President Ferdinand “Bongbong” Marcos Jr. acknowledged the economic implications of climate change–related disruptions and a high-profile investigation into alleged irregularities in flood control infrastructure projects, Malacañang said Thursday.
According to Presidential Communications Office (PCO) Undersecretary Claire Castro, Economic Planning Secretary Arsenio Balisacan briefed the President on how these developments have coincided with a marked slowdown in the country’s economic growth, particularly in late 2025.
Official data show the Philippines’ gross domestic product expanded just 3.0% year-on-year in the fourth quarter of 2025, the slowest pace since early 2021 and well below market expectations, contributing to a full-year GDP growth of 4.4%, short of the government’s 5.5% to 6.5% target for 2025.
The slowdown has been linked to weaker public spending, subdued investor and consumer confidence, and external pressures, including natural hazards and climate-related disruptions that affected production and activity.
Castro said that Mr.
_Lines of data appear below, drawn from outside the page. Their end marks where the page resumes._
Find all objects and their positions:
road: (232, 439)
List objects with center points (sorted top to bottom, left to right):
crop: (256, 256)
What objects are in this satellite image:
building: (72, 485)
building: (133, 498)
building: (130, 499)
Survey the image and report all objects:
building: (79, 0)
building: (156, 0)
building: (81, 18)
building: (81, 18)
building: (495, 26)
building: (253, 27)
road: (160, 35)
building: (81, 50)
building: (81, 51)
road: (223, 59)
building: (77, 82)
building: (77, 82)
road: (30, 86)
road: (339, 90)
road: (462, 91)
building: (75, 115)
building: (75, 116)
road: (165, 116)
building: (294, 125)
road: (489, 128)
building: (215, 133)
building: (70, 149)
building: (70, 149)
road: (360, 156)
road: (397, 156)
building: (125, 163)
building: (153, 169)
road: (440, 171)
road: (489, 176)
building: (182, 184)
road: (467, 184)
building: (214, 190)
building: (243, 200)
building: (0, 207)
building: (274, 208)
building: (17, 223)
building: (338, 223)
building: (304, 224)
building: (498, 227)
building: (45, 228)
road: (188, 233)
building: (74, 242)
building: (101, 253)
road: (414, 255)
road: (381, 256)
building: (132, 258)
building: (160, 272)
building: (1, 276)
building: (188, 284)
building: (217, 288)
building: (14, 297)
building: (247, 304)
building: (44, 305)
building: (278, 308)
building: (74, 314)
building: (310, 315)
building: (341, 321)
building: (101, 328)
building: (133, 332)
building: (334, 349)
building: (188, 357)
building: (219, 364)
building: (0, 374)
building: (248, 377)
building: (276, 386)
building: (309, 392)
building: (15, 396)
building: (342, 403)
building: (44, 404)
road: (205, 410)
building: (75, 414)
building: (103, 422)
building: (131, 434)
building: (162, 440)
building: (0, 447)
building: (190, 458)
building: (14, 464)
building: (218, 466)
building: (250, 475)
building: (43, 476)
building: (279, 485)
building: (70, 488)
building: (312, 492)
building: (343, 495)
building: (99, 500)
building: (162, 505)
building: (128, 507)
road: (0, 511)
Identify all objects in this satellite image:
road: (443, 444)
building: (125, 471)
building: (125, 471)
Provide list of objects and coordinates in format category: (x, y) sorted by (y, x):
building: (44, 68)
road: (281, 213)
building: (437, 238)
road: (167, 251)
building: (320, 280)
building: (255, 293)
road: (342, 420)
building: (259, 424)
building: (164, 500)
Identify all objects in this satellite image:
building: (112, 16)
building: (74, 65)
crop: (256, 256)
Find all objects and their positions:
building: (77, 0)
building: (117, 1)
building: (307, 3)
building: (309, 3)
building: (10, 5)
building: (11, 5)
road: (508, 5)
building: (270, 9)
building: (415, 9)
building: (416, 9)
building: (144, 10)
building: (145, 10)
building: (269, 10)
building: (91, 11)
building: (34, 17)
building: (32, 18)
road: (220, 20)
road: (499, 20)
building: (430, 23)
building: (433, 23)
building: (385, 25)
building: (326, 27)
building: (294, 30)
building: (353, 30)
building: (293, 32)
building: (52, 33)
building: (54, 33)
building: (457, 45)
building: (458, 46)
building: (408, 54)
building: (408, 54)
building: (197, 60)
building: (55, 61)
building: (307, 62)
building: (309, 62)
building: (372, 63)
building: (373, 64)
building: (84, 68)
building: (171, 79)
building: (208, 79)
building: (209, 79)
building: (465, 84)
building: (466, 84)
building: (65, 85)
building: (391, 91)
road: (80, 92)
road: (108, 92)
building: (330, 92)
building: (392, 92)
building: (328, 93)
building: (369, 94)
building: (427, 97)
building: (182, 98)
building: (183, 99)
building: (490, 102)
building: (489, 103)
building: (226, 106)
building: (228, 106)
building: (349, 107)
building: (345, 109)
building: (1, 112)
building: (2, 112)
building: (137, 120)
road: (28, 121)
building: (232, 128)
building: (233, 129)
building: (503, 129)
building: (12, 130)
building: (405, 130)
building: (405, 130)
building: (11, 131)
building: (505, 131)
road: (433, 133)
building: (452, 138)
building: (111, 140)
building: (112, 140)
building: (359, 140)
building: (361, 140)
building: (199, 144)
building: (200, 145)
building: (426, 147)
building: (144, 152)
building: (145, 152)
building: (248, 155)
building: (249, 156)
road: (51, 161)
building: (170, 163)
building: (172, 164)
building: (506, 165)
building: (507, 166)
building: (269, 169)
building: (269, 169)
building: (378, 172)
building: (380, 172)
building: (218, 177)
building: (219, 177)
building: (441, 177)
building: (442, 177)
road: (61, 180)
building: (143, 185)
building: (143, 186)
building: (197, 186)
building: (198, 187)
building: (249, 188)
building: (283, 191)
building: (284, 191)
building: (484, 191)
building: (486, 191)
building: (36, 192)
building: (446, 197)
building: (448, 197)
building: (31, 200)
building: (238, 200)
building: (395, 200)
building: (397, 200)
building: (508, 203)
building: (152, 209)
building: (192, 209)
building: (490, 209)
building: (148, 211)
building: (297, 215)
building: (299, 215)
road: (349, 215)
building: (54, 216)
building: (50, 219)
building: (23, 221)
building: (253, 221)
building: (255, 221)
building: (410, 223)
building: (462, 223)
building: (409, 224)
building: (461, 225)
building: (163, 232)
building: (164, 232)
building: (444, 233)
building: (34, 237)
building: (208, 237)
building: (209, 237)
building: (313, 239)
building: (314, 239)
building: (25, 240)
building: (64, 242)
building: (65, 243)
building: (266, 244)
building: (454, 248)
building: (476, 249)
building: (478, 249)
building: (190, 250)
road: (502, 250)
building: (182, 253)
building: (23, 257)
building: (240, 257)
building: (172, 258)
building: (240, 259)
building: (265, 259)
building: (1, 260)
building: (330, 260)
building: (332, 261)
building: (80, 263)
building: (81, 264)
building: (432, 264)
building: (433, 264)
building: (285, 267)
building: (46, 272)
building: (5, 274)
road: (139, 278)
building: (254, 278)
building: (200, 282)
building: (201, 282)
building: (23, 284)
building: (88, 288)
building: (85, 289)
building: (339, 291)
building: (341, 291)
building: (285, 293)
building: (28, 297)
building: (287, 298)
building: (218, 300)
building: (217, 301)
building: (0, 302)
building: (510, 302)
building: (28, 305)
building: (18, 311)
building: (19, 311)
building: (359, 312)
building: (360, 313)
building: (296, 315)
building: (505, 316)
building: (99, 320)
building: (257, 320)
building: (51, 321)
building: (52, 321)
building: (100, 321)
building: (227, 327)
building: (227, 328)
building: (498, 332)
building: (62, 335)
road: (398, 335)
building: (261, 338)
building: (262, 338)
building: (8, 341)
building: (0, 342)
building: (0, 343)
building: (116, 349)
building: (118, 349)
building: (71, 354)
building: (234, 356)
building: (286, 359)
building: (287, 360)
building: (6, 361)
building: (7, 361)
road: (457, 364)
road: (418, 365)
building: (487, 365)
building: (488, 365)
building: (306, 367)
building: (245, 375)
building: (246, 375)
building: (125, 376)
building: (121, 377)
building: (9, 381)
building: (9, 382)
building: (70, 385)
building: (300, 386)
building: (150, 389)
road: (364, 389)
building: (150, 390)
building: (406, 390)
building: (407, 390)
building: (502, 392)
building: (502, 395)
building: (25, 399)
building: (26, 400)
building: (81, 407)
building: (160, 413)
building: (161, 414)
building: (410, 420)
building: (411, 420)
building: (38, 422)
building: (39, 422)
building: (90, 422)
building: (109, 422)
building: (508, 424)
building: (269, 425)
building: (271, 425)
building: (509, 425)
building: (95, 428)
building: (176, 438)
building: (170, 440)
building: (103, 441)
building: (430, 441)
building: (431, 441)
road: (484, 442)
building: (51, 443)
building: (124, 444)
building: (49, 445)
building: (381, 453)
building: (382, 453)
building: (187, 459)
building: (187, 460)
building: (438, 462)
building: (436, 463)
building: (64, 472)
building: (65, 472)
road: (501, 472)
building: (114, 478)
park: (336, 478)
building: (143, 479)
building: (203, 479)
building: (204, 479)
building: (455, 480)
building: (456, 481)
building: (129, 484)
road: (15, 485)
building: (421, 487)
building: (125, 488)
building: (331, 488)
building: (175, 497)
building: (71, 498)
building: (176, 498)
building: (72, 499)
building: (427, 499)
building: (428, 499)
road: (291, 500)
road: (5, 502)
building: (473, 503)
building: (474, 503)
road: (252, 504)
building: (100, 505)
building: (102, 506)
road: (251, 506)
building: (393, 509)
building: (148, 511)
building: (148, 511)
Marcos accepted that his decision to press a thorough investigation into the flood control projects could weigh on short-term economic performance, but said it was necessary to hold those implicated in corruption accountable.
Despite the economic headwinds, the administration is pursuing policies to boost investment, particularly in technology and key sectors; raise agricultural production; speed infrastructure development; and pass priority legislation.
Officials also said the government is seeking to strengthen good governance and deepen ties with members of the Association of Southeast Asian Nations as the Philippines prepares to chair and host the ASEAN Summit in 2026.
Palace aides said demonstrating a firm stance against corruption could ultimately enhance confidence among investors, foreign leaders, and global partners.